PROBLEM STATEMENT - Search the material below for the word "natančnost". Copy every line where it is found.

PROVIDED RECORDS -
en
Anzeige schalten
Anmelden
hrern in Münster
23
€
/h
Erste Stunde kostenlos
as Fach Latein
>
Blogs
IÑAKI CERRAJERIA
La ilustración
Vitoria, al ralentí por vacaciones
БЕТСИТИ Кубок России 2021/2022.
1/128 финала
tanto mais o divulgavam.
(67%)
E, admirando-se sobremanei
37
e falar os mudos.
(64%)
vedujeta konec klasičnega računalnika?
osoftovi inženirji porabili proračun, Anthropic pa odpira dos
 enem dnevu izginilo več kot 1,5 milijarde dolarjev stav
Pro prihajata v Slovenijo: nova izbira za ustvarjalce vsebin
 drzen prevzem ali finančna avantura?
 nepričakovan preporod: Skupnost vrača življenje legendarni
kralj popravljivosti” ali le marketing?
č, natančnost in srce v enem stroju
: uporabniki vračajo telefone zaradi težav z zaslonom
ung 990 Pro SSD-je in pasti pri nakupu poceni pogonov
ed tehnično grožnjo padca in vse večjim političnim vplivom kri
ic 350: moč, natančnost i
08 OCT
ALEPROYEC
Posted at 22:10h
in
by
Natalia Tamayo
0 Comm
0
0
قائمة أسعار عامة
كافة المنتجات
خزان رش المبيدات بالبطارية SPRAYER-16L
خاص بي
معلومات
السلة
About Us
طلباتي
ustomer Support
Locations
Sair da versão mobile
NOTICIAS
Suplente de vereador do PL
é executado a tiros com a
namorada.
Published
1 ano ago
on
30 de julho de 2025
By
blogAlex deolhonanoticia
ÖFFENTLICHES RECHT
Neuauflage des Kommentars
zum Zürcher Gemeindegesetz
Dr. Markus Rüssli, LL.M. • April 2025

WRITTEN REPLY -
č, natančnost in srce v enem stroju
ic 350: moč, natančnost i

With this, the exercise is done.